As predicted in last week's newsletter, the new Pico grinder is out now. This retail grinder is heavy on style but perhaps a little light on substance - we shall see.
Marzocco continued their unusual naming schedule using unit prefixes (La Marzocco Zebi when?) with this new unit weighing in at a substantial $1000. Marzocco managed to calculate that as and errrr €1000 in Europe. Interesting maths there but Marzocco isn't the only company ignoring fx rates these days.
For that much money, you're up against some serious machines like the Eureka Atom or the Sanremo Allground which both have flat burrs and stepless adjustments.

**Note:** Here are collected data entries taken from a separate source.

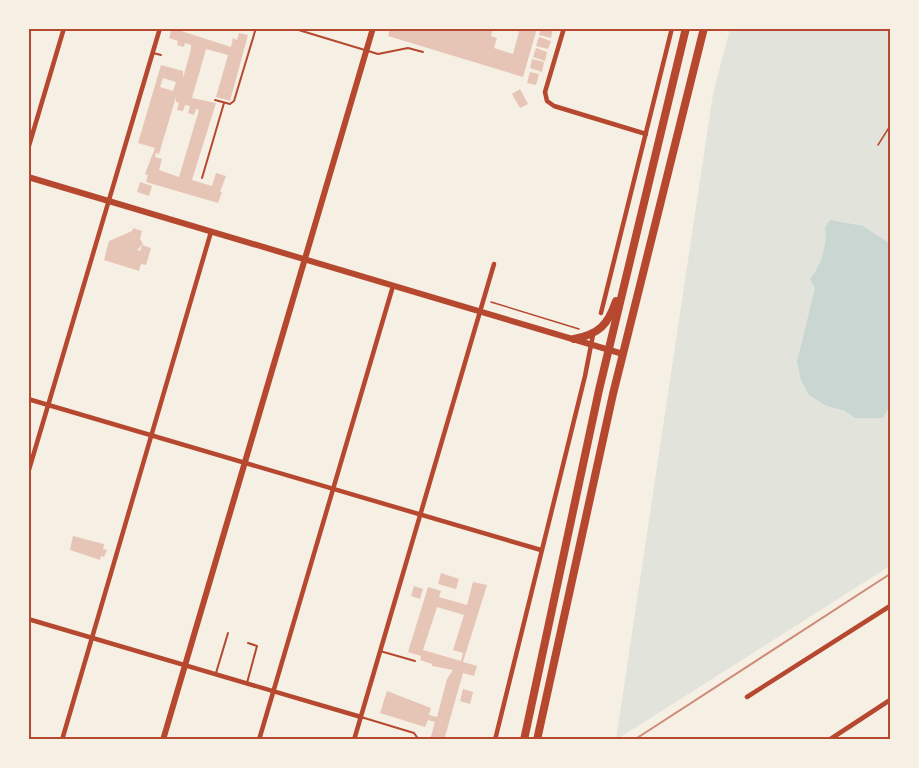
<svg xmlns="http://www.w3.org/2000/svg" width="919" height="768" font-family="'Times New Roman',serif">
<style>
.green{fill:#e2e4dc}
.water{fill:#c9d6d2}
.building{fill:#e6c5b7;fill-rule:evenodd}
.lines{fill:none;stroke-linecap:round;stroke-linejoin:round}
.path{stroke:#b5482f;stroke-width:1.5}
.service{stroke:#b5482f;stroke-width:2}
.minor{stroke:#b5482f;stroke-width:4.5}
.tertiary{stroke:#b5482f;stroke-width:6}
.primary{stroke:#b5482f;stroke-width:8}
.rail{stroke:#cf8b77;stroke-width:2}
.neatline{fill:none;stroke:#b5482f;stroke-width:2}
</style>
<rect width="100%" height="100%" fill="#f6efe4"/>
<polygon class="green" points="730,29 890,29 890,566 616,740 713,94"/>
<path class="water" d="M830,220L863,226L890,244V405L883,418H855L845,411L827,406L809,395L801,380L797,362L815,288L810,279C821,267 828,243 825,227Z"/>
<g class="building">
<path d="M172,28L231,47L233,38L237,40L239,33L248,35L230,101L216,97L228,55L206,49L192,98L216,103L192,180L212,186L216,173L226,176L220,192H222L218,203L146,182L148,175L145,174L155,148L138,143L161,65L183,71V78L191,49V45L185,43L184,47L177,45L178,41L169,38ZM163,78L176,82L173,91L160,87ZM176,97V102L179,103L177,110L183,111L185,105L190,106L188,113L194,115L196,109L199,110L179,177L159,170L162,159L155,157L156,153L159,154Z"/>
<polygon points="390,28 493,28 491,36 497,38 494,48 513,54 520,28 537,28 523,77 388,36"/>
<polygon points="541,28 553,29 551,38 539,35"/>
<polygon points="539,37 551,41 548,49 536,46"/>
<polygon points="536,48 547,52 545,61 533,57"/>
<polygon points="532,59 544,62 542,72 530,68"/>
<polygon points="530,72 539,74 536,85 527,83"/>
<polygon points="520,89 528,104 520,108 512,94"/>
<polygon points="140,182 152,186 149,196 137,192"/>
<polygon points="133,228 142,231 140,239 143,244 137,250 140,251 142,245 151,248 146,265 141,264 139,271 104,260 109,241 132,231"/>
<polygon points="73,536 104,544 103,549 107,550 104,557 101,556 100,560 70,550"/>
<polygon points="441,573 459,579 456,589 438,584"/>
<path d="M473,582L487,585L463,662L477,666L474,676L463,673L444,740H430L435,722L428,720L425,727L380,713L387,691L431,708L429,715L437,717L447,679L453,670L432,666V664L420,660L421,656L408,652L428,587L441,591L439,597L467,605ZM437,607L464,615L453,650L463,653L461,661L423,650Z"/>
<polygon points="414,586 423,589 420,599 411,596"/>
<polygon points="463,689 473,692 470,704 460,701"/>
</g>
<g class="lines">
<g class="path">
<polyline points="878,145 890,126"/>
<polyline points="491,302 579,329"/>
</g>
<g class="service">
<polyline points="292,28 378,54 408,48 423,52"/>
<polyline points="153,53 161,55"/>
<polyline points="215,100 230,104 234,101 256,28"/>
<polyline points="202,178 224,103"/>
<polyline points="380,651 415,661"/>
<polyline points="216,673 228,633"/>
<polyline points="247,683 257,646 248,643"/>
<polyline points="361,717 414,733 419,740"/>
</g>
<g class="minor">
<polyline points="564,28 545,92 547,101 554,106 646,134"/>
<polyline points="28,149 64,28"/>
<polyline points="601,313 672,28"/>
<polyline points="28,399 541,550"/>
<polyline points="28,473 160,28"/>
<polyline points="28,619 361,717"/>
<polyline points="747,697 890,606"/>
<polyline points="62,740 211,232"/>
<polyline points="259,740 393,286"/>
<polyline points="354,740 494,264"/>
<polyline points="495,740 585,376 593,335"/>
<polyline points="829,740 890,700"/>
</g>
<g class="tertiary">
<polyline points="28,177 623,354"/>
<polyline points="163,740 373,28"/>
</g>
<g class="primary">
<path d="M574,339C599,334 608,325 616,301"/>
<polyline points="524,740 599,390 686,28"/>
<polyline points="537,740 613,394 704,28"/>
</g>
<polyline class="rail" points="634,740 890,574"/>
</g>
<rect width="919" height="768" fill="none" stroke="#f6efe4" stroke-width="60"/>
<rect x="30" y="30" width="859" height="708" class="neatline"/>
</svg>
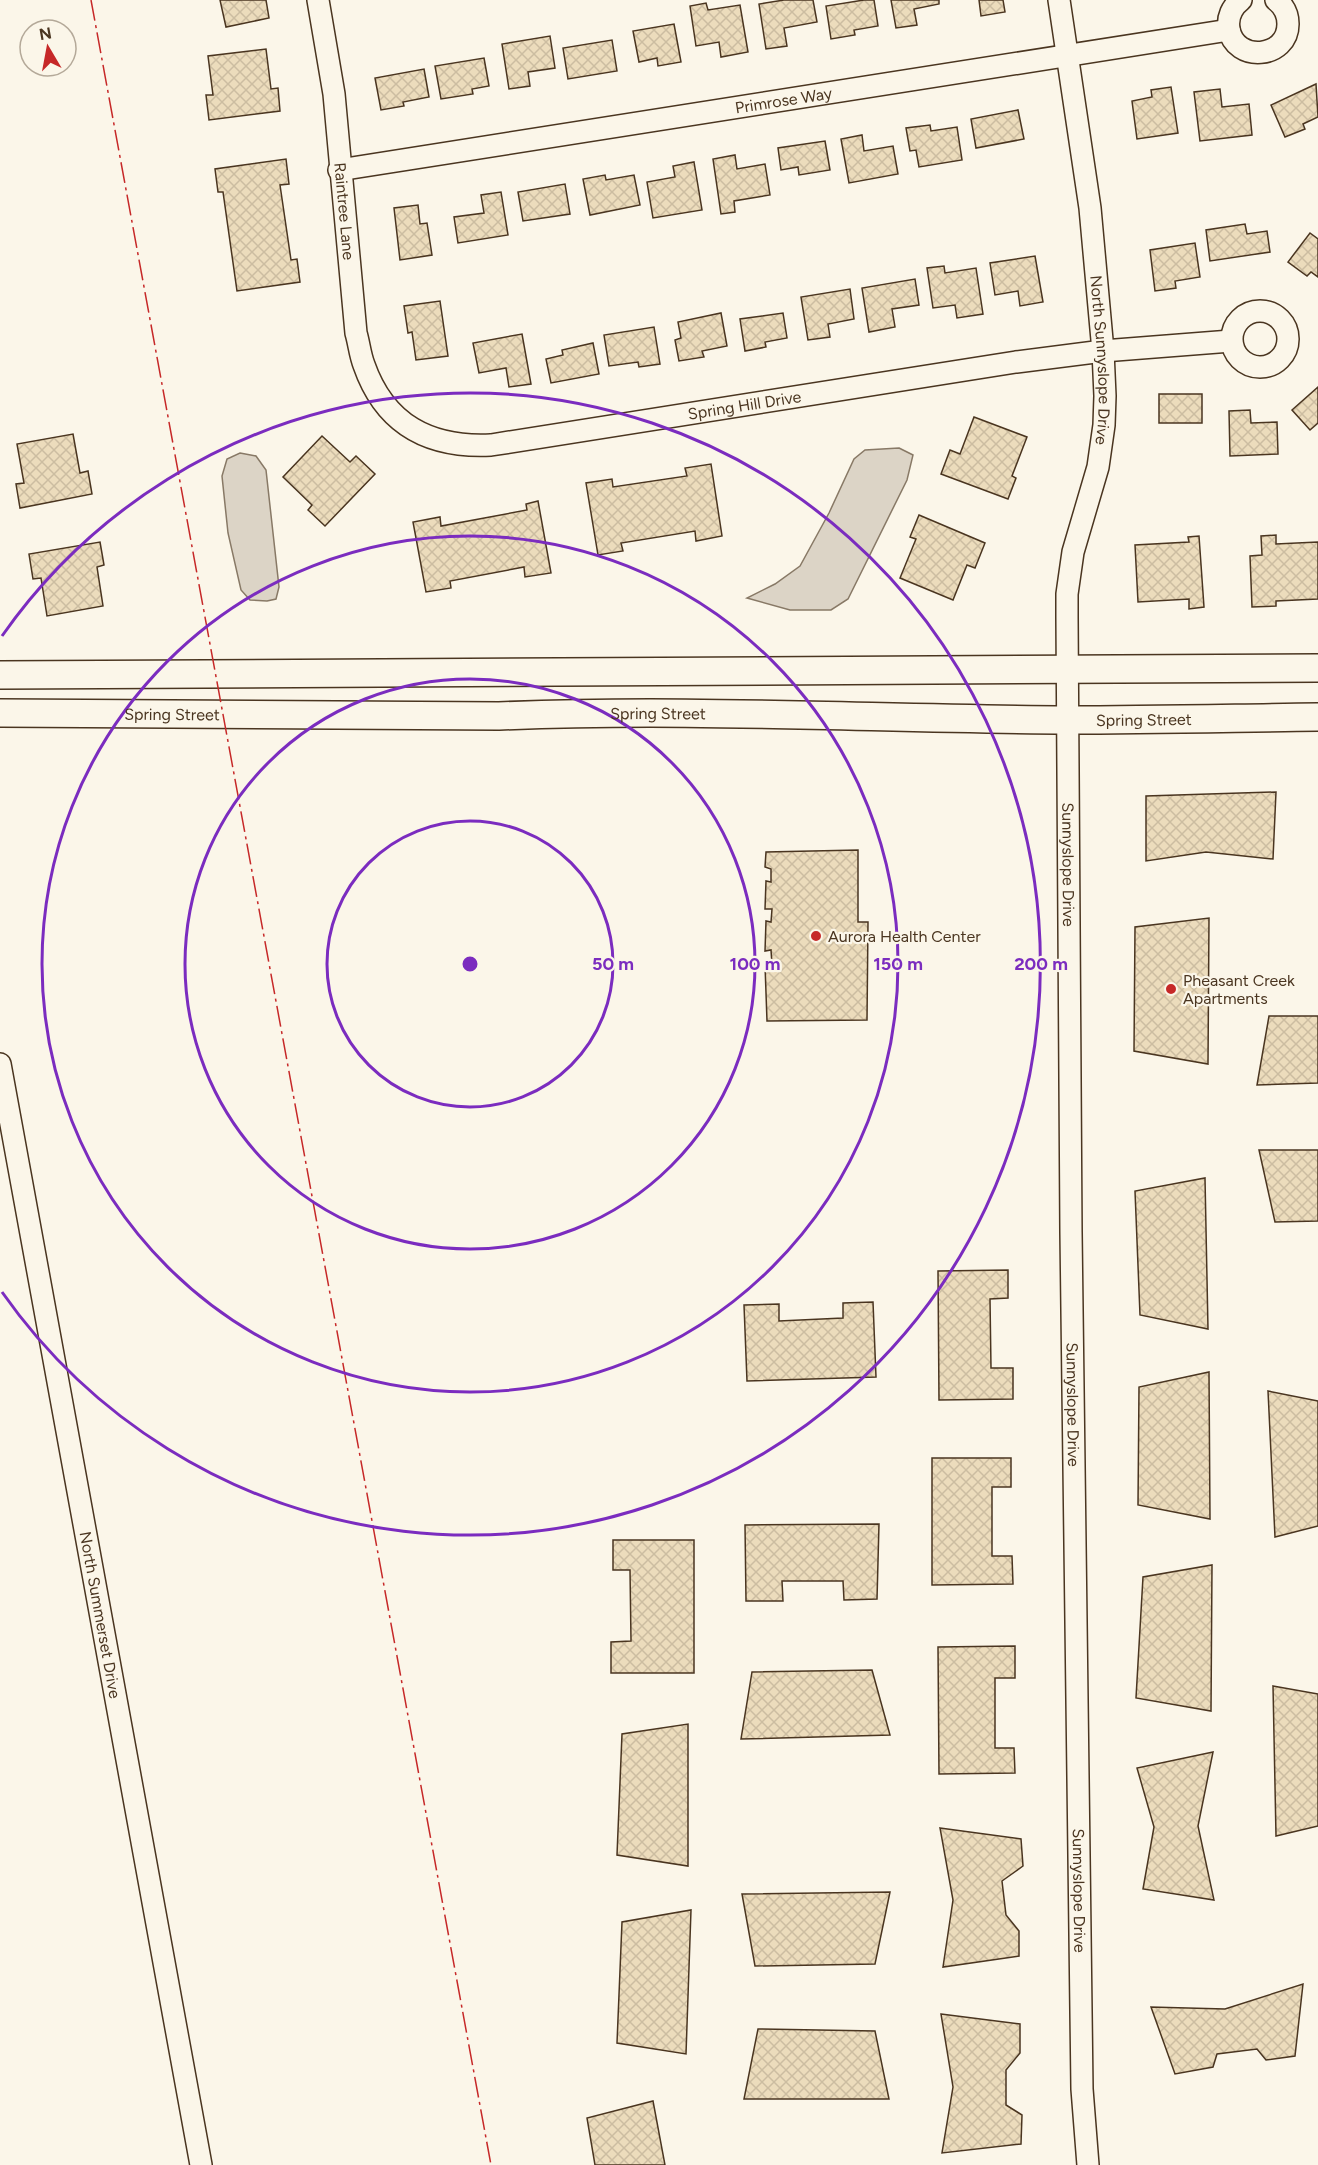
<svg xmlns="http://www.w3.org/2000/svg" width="1318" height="2165" viewBox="0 0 1318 2165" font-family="Figtree,sans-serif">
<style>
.water{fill:#dcd4c6;stroke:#887966;stroke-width:1.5}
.building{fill:url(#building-cross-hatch);stroke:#4a3520;stroke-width:1.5}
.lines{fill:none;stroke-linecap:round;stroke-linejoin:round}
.minor-casing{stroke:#4a3520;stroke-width:24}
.major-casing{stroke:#4a3520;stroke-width:30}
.minor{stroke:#fbf6e9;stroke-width:21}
.major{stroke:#fbf6e9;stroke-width:27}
.power{stroke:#c62828;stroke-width:1.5;stroke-dasharray:21 4.5 3 4.5;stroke-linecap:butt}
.ring{fill:none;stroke:#7b2cbf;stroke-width:3}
.poi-dot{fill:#c62828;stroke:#fbf6e9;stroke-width:2}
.labels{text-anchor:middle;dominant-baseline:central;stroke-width:4.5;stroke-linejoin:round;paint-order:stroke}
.street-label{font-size:16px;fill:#4a3520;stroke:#fbf6e9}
.poi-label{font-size:16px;fill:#4a3520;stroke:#fbf6e9;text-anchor:start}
.centre{fill:#7b2cbf;stroke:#fbf6e9;stroke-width:3}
.ring-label{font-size:18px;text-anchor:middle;font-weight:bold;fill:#7b2cbf;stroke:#fbf6e9;stroke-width:4.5;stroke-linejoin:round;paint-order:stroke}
</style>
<defs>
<pattern id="building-cross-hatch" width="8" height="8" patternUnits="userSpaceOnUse" patternTransform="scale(1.5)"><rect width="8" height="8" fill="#ecdcbc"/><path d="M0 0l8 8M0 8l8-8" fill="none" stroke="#ccbda1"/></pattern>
</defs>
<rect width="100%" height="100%" fill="#fbf6e9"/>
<!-- water -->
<g class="water">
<polygon points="899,448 913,455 907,480 848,599 831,610 790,610 747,598 775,584 800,566 829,513 854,459 865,450"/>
<polygon points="240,453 256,456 266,470 279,587 276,599 267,601 250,600 241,590 228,533 222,476 227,459"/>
</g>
<!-- building -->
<g class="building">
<polygon points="220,0 266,0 269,18 226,27"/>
<polygon points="784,0 813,0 817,22 784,28 787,46 766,49 759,4"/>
<polygon points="864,0 874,0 878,26 854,30 855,35 831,39 826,6"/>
<polygon points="891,0 939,0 939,4 914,9 917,25 896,28"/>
<polygon points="979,0 1003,0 1005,12 981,16"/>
<polygon points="706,3 708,10 740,5 748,52 721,57 719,42 696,46 690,6"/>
<polygon points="674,24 681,62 658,66 657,58 639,62 633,31"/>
<polygon points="550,36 555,68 528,72 530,86 509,89 502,44"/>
<polygon points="612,40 617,71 568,79 563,48"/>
<polygon points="266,49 271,89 278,88 280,111 209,120 206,95 213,95 208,56"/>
<polygon points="484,58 489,86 472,89 473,94 441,99 435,66"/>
<polygon points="424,69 429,97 403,102 404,106 381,110 375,78"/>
<polygon points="1316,84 1318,117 1303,124 1305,129 1285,137 1271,105"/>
<polygon points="1171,87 1178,133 1137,139 1132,101 1152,97 1151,90"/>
<polygon points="1220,89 1222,107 1249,104 1252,135 1200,141 1194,92"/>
<polygon points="1018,110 1024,139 976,148 971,119"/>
<polygon points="930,125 931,131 957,127 962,160 919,167 916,150 910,151 906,128"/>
<polygon points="862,135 864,151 893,146 898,174 849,183 841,139"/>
<polygon points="825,141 830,170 799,175 798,167 781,170 778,148"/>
<polygon points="735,155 737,169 765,164 770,195 734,201 735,212 721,214 713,159"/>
<polygon points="286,159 289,184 280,185 291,260 297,259 300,282 237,291 223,192 218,192 215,169"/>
<polygon points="694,162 702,210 653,218 647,182 675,177 673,166"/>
<polygon points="605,175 606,180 634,175 640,205 590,215 583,179"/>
<polygon points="565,184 570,214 523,221 518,192"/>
<polygon points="501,192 508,235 458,243 454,217 484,213 481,195"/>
<polygon points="418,205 420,224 427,223 432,255 400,260 394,208"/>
<polygon points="1245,224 1247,234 1267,231 1270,252 1210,261 1206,230"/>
<polygon points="1310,233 1318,239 1318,277 1311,272 1307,276 1288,262"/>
<polygon points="1195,243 1200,277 1175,281 1176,288 1155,291 1150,250"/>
<polygon points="1035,256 1043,302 1020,306 1018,291 995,295 990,263"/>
<polygon points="944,266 945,273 976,268 983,314 957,318 955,305 933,308 927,268"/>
<polygon points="915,279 919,305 892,309 895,327 869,332 862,288"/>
<polygon points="850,289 854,319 828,324 830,337 808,340 801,297"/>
<polygon points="440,301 448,356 416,360 412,332 408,333 404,306"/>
<polygon points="721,313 727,346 702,351 704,357 679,361 675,340 681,338 678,322"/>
<polygon points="783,313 787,338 765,342 766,347 745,351 740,319"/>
<polygon points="654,327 660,364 639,367 638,362 609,366 604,335"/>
<polygon points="522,334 531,384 509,387 506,368 479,373 473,343"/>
<polygon points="593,343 599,374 551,383 546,359 563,355 562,350"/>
<polygon points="1318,387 1318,423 1310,430 1292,410"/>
<rect x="1159" y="394" width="43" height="29"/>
<polygon points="1250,410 1251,423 1277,422 1278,454 1230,456 1229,411"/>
<polygon points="974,417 1027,437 1012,476 1016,478 1008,499 941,474 950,450 960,454"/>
<polygon points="73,434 80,473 88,471 92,494 20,508 16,484 24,483 17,444"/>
<polygon points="322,436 350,462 356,456 375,474 325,526 308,510 312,505 283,477"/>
<polygon points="711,464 722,536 696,541 695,531 621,543 623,551 598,555 586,483 612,479 613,487 687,476 685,468"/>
<polygon points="538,501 551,573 525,577 524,567 450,581 451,588 426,592 413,522 440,517 441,526 527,510 526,504"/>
<polygon points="919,515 985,543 975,568 967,565 953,600 900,578 916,539 910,537"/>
<polygon points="1276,535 1276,544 1318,542 1318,599 1276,601 1276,606 1252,607 1250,556 1262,555 1261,536"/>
<polygon points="1199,536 1204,607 1189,609 1189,599 1138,602 1135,545 1189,542 1188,537"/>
<polygon points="100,542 104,565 97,567 103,606 47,616 41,578 33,579 29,554"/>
<polygon points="1276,792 1273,859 1206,852 1146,861 1146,796"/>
<polygon points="858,850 858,922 868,922 867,1020 767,1021 765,965 772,965 771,950 765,951 766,921 771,922 772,909 765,909 766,881 771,882 771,869 765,867 766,852"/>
<polygon points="1209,918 1208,1064 1134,1051 1135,927"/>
<polygon points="1269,1016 1318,1016 1318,1083 1257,1085"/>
<polygon points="1259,1150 1318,1150 1318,1221 1275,1222"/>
<polygon points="1205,1178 1208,1329 1140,1315 1135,1191"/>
<polygon points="1008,1270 1008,1298 990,1299 991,1368 1013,1368 1013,1399 939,1400 938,1271"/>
<polygon points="873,1302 876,1377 747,1381 744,1305 779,1304 779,1321 843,1318 843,1303"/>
<polygon points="1209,1372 1210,1519 1138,1505 1139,1387"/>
<polygon points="1268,1391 1318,1401 1318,1526 1275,1537"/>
<polygon points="932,1458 1011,1458 1011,1487 992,1487 992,1556 1012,1556 1013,1584 932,1585"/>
<polygon points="879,1524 877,1599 844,1600 843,1581 782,1581 783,1601 746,1601 745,1525"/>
<polygon points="613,1540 694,1540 694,1673 611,1673 611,1642 631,1641 630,1570 613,1570"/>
<polygon points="1212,1565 1211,1711 1136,1698 1143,1577"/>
<polygon points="1015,1646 1015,1678 995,1678 995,1748 1014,1748 1015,1773 939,1774 938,1647"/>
<polygon points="872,1670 890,1735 741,1739 752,1672"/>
<polygon points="1273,1686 1318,1694 1318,1826 1276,1836"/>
<polygon points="688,1724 688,1866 617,1855 622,1734"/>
<polygon points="1213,1752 1198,1826 1214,1900 1143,1889 1154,1827 1137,1768"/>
<polygon points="940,1828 1021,1839 1023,1866 1002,1881 1006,1915 1019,1931 1019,1956 943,1967 953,1900"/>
<polygon points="890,1892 875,1964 755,1966 742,1894"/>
<polygon points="691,1910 686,2054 617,2043 622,1922"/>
<polygon points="1303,1984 1295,2056 1266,2060 1257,2049 1217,2054 1213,2067 1175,2074 1151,2007 1225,2009"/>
<polygon points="941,2014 1020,2024 1020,2053 1006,2070 1006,2105 1022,2115 1021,2144 942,2153 953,2087"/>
<polygon points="758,2029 875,2031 889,2099 744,2099"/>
<polygon points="653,2101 665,2165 595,2165 587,2118"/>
</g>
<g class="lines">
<defs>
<g id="minor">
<path id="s1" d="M318,0L334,94L356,333C359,343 360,355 364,365C385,425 430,448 491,445L1016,362L1103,351L1231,341"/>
<path id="s2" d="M1059,0L1090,208L1103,351L1105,396L1104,425L1098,467L1073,552L1067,594V617L1071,1232L1082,2089L1088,2165"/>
<path d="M1241,0C1232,7 1227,17 1229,29C1235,63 1288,59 1288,24C1288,14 1284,6 1276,0"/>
<path id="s3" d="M339,170L1229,30"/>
<circle cx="1260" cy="339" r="28"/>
<path id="s4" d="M0,1064L201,2165"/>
</g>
<g id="major">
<polyline points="0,675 1318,668"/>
<path id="s5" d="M0,713L499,716C689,708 878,719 1068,720C1151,720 1235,718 1318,717"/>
</g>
</defs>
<!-- minor casing -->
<use href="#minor" class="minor-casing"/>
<!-- major casing -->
<use href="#major" class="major-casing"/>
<!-- minor -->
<use href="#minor" class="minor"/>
<!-- major -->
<use href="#major" class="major"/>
<!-- power -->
<polyline class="power" points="91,0 491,2165"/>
</g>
<!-- distance rings -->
<g class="ring">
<circle cx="470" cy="964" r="143"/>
<circle cx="470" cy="964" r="285"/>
<circle cx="470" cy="964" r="428"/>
<path d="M2 636A571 571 0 1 1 2 1292"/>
</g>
<!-- markers -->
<g class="poi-dot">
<circle cx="816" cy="936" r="6"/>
<circle cx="1171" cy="989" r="6"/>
</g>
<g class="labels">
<!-- street labels -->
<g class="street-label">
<text stroke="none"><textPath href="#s3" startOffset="450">Primrose Way</textPath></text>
<text stroke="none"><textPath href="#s1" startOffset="213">Raintree Lane</textPath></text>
<text stroke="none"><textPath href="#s2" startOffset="363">North Sunnyslope Drive</textPath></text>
<text stroke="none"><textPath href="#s1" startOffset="788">Spring Hill Drive</textPath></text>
<text stroke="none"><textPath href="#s5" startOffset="658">Spring Street</textPath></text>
<text stroke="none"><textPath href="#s5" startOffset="172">Spring Street</textPath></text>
<text stroke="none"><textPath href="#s5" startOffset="1144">Spring Street</textPath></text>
<text stroke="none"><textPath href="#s2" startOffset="872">Sunnyslope Drive</textPath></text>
<text stroke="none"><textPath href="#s2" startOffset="1412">Sunnyslope Drive</textPath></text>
<text stroke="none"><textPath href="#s4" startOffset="560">North Summerset Drive</textPath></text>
<text stroke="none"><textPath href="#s2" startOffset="1898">Sunnyslope Drive</textPath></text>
</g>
<!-- poi labels -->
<g class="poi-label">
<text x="828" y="936">Aurora Health Center</text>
<text x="1183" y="980">Pheasant Creek<tspan x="1183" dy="18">Apartments</tspan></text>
</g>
</g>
<circle cx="470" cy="964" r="9" class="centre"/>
<g class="ring-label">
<text x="613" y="970">50 m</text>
<text x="755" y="970">100 m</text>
<text x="898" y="970">150 m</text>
<text x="1041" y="970">200 m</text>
</g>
<!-- north arrow -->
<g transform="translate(48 48) rotate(350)"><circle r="28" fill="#fbf6e9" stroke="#b4a999" stroke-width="1.5"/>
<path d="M0-4.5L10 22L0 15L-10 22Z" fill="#c62828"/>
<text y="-9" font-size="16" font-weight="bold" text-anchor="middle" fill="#4a3520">N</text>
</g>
</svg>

Flat burrs tend to produce a more precise grind* and, stepless adjustment lets you take advantage of that precision by dialing in with detail.
That said, it's a good-looking device and if it's high quality and quiet then I believe it will perform well for a certain type of person.
*Essentially, two flat burrs only need to achieve parallelism but they don't need to be perfectly centrally aligned. Whereas conical burrs need to be both parallel and perfectly centrally aligned to get high precision.
Specialty Coffee Association Launches the SCA Skills Diplomas

We don't have a huge amount to say about this apart from it looks like something which may be of interest to our readers.
The SCA will be retiring their existing SCA Coffee Diploma (sometimes known as the 100-point diploma) in favour of these new specialised qualifications. That diploma will be fully phased out by 2024 but will continue to be recognised after that.
Each of the diplomas will be issued to applicants who have completed the relevant underlying courses and apply online.
UK-Based 92 Degrees raising an additional £3m for growth

I haven't yet personally had the chance to drink any coffee at 92 Degrees and I think that speaks to their interesting (and successful) strategy here in the UK. As a proud "soft southerner" operating in a tiny band of our country 92 degrees have passed me by as they rapidly expanded in the growing northern cities.
I'll spare the readers a lecture on why UK Northern Towns and Cities are underrated and undervalued by UK businesses but 92 Degrees is yet more proof.
With 11 locations, none further south than Liverpool, they've grown using a previous £1.1 million investment. I expect great things here.
Everything else
You guys know how I feel about these kinds of studies. The numbers here are actually quite good (n = 100k) but the main issue is that it's the amount of coffee reported as drunk, not measured. Easy to imagine that most anxious people routinely over or underestimate how much coffee they drink.